-------- Data in this exercise --------

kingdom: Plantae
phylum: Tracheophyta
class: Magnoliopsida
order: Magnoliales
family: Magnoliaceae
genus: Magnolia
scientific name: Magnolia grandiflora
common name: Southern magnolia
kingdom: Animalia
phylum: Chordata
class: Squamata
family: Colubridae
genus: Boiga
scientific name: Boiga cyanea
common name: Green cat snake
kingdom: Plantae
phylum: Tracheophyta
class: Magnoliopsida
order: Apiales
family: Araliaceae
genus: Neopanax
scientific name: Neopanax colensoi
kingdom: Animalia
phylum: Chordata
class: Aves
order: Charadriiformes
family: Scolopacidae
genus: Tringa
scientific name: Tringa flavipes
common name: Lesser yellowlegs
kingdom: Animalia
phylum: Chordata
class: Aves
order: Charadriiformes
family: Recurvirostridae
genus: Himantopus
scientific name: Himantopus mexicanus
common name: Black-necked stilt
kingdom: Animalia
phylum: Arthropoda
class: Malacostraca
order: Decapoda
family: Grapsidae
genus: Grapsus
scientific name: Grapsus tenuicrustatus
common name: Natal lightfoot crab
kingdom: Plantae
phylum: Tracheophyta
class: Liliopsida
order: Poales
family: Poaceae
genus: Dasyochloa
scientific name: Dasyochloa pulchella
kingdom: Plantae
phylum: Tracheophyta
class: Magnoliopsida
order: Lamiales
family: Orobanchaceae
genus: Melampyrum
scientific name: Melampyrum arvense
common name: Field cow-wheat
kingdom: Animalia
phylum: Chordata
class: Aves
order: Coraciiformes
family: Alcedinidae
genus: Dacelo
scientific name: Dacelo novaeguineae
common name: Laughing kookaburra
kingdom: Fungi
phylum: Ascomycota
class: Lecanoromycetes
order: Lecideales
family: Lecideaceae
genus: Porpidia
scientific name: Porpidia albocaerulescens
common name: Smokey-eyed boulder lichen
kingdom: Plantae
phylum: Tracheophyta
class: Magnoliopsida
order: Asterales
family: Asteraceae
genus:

--------

Exercise requirements -
Write out every line from all of the rows above word for word, without changing anything.

Final answer -
kingdom: Plantae
phylum: Tracheophyta
class: Magnoliopsida
order: Magnoliales
family: Magnoliaceae
genus: Magnolia
scientific name: Magnolia grandiflora
common name: Southern magnolia
kingdom: Animalia
phylum: Chordata
class: Squamata
family: Colubridae
genus: Boiga
scientific name: Boiga cyanea
common name: Green cat snake
kingdom: Plantae
phylum: Tracheophyta
class: Magnoliopsida
order: Apiales
family: Araliaceae
genus: Neopanax
scientific name: Neopanax colensoi
kingdom: Animalia
phylum: Chordata
class: Aves
order: Charadriiformes
family: Scolopacidae
genus: Tringa
scientific name: Tringa flavipes
common name: Lesser yellowlegs
kingdom: Animalia
phylum: Chordata
class: Aves
order: Charadriiformes
family: Recurvirostridae
genus: Himantopus
scientific name: Himantopus mexicanus
common name: Black-necked stilt
kingdom: Animalia
phylum: Arthropoda
class: Malacostraca
order: Decapoda
family: Grapsidae
genus: Grapsus
scientific name: Grapsus tenuicrustatus
common name: Natal lightfoot crab
kingdom: Plantae
phylum: Tracheophyta
class: Liliopsida
order: Poales
family: Poaceae
genus: Dasyochloa
scientific name: Dasyochloa pulchella
kingdom: Plantae
phylum: Tracheophyta
class: Magnoliopsida
order: Lamiales
family: Orobanchaceae
genus: Melampyrum
scientific name: Melampyrum arvense
common name: Field cow-wheat
kingdom: Animalia
phylum: Chordata
class: Aves
order: Coraciiformes
family: Alcedinidae
genus: Dacelo
scientific name: Dacelo novaeguineae
common name: Laughing kookaburra
kingdom: Fungi
phylum: Ascomycota
class: Lecanoromycetes
order: Lecideales
family: Lecideaceae
genus: Porpidia
scientific name: Porpidia albocaerulescens
common name: Smokey-eyed boulder lichen
kingdom: Plantae
phylum: Tracheophyta
class: Magnoliopsida
order: Asterales
family: Asteraceae
genus:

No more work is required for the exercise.